TASK INSTRUCTIONS:
From the records below, transcribe exactly the lines that begin at the line with "System console device." and end at the line with "shutting down.", both included.

Plain-text document sources:
========

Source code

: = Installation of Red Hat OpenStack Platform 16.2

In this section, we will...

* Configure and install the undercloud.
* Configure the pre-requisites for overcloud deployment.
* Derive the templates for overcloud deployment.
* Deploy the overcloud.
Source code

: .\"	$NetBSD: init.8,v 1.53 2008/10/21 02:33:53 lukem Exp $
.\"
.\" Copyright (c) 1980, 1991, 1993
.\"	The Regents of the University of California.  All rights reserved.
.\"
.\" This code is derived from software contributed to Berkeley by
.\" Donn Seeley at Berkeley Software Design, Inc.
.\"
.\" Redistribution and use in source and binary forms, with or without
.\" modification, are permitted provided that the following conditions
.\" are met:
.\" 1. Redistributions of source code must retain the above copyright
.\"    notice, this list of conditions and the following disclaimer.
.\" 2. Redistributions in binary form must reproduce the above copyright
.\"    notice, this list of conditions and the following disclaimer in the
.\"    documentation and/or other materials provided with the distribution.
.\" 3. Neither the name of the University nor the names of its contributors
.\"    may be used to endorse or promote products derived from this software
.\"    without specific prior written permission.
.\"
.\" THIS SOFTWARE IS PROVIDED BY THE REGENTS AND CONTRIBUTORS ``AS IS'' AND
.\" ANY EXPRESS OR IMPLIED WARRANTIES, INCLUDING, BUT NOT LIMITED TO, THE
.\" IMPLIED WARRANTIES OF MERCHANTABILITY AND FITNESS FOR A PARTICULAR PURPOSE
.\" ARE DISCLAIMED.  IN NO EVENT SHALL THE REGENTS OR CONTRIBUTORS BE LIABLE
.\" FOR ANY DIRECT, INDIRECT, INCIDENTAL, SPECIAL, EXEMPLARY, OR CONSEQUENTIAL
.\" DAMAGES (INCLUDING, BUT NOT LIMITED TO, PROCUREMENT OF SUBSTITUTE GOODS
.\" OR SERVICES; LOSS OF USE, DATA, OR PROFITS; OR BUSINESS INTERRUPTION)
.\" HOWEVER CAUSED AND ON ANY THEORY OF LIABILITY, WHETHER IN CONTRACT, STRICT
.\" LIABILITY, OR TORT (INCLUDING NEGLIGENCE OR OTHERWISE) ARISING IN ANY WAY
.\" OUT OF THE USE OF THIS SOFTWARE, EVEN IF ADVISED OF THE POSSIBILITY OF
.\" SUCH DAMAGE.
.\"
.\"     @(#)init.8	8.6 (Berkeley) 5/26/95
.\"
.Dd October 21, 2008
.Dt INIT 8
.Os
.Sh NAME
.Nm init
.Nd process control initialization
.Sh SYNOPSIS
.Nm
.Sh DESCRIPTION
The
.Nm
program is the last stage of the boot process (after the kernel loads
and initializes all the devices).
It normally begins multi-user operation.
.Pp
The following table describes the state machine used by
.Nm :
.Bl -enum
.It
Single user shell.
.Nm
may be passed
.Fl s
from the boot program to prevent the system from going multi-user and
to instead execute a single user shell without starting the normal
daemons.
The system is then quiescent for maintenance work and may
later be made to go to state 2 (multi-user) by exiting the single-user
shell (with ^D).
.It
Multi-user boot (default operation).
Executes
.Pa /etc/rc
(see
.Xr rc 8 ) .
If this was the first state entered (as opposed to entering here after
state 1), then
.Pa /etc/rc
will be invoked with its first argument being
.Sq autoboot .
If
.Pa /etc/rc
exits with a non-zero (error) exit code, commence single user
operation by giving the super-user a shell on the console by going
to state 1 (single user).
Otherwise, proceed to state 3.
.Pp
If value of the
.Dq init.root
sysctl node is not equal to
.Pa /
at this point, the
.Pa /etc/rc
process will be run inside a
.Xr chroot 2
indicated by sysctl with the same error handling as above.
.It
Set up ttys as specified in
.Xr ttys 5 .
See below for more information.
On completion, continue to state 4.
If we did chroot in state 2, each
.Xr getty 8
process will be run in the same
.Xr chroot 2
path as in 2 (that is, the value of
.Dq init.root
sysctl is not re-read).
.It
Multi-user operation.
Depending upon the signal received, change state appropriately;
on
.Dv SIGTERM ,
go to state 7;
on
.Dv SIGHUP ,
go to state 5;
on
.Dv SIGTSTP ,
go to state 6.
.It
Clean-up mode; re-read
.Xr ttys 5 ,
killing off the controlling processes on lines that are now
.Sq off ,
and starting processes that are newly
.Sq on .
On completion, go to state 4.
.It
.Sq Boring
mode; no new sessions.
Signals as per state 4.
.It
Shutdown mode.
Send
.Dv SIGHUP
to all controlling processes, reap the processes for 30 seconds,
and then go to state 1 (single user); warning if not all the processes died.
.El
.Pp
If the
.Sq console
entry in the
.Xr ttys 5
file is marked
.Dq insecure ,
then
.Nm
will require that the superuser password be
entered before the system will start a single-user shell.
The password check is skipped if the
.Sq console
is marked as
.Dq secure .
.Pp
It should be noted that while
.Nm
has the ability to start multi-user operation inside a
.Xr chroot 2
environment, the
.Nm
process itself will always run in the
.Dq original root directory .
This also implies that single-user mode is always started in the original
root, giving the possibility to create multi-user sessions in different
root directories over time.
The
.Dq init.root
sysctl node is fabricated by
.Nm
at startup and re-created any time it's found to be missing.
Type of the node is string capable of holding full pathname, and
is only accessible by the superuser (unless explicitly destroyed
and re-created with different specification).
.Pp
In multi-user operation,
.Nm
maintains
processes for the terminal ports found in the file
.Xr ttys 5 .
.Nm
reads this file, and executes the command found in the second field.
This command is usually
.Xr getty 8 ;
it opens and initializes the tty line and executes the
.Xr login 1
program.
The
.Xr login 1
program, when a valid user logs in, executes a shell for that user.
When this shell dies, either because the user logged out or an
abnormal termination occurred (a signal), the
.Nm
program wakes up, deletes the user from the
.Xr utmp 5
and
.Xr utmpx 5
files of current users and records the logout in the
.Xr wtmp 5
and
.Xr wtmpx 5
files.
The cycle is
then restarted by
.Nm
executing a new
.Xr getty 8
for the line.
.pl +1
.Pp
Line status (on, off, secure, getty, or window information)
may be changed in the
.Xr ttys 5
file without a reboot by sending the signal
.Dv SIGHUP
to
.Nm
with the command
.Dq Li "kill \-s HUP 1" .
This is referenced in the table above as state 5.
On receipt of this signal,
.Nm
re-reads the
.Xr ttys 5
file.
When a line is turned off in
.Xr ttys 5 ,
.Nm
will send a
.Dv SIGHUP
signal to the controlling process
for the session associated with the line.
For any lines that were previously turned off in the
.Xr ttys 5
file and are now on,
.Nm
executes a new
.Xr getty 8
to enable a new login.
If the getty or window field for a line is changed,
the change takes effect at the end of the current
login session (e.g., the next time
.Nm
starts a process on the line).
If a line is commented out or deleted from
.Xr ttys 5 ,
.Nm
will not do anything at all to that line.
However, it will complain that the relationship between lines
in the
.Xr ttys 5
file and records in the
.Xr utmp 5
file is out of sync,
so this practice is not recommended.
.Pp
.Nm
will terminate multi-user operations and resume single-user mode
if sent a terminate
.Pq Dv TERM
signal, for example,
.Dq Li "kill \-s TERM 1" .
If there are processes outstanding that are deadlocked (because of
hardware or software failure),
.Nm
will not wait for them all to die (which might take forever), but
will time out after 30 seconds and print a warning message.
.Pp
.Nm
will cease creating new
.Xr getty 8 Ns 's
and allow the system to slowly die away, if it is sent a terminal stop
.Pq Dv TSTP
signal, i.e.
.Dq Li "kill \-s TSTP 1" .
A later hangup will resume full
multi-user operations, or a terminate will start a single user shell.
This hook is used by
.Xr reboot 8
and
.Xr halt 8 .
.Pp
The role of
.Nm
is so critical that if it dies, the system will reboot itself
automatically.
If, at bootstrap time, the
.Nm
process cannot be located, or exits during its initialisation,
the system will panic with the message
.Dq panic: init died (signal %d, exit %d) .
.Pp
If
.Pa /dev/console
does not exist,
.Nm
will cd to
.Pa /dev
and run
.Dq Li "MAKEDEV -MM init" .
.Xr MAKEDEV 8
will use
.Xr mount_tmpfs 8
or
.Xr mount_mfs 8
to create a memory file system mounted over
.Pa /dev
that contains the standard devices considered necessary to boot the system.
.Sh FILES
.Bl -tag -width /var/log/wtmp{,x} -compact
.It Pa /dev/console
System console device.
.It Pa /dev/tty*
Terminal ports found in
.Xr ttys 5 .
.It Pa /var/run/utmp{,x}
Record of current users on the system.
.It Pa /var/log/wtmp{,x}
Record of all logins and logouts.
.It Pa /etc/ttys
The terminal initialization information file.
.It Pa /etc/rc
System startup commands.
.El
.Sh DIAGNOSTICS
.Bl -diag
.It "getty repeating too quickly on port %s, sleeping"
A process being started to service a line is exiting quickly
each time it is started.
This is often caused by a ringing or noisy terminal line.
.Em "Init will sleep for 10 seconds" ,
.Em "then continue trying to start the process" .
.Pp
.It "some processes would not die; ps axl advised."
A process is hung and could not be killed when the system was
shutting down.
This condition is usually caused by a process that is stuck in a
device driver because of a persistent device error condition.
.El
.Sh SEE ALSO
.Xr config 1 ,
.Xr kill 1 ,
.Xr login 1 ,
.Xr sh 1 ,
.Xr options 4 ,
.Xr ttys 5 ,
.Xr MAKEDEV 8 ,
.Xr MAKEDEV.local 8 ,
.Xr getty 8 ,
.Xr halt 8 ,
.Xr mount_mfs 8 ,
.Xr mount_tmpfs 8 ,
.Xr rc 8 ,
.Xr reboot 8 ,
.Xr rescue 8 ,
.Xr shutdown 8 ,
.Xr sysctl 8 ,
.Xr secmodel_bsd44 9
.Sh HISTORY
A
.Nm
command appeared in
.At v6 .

========

TASK ANSWER:
System console device.
.It Pa /dev/tty*
Terminal ports found in
.Xr ttys 5 .
.It Pa /var/run/utmp{,x}
Record of current users on the system.
.It Pa /var/log/wtmp{,x}
Record of all logins and logouts.
.It Pa /etc/ttys
The terminal initialization information file.
.It Pa /etc/rc
System startup commands.
.El
.Sh DIAGNOSTICS
.Bl -diag
.It "getty repeating too quickly on port %s, sleeping"
A process being started to service a line is exiting quickly
each time it is started.
This is often caused by a ringing or noisy terminal line.
.Em "Init will sleep for 10 seconds" ,
.Em "then continue trying to start the process" .
.Pp
.It "some processes would not die; ps axl advised."
A process is hung and could not be killed when the system was
shutting down.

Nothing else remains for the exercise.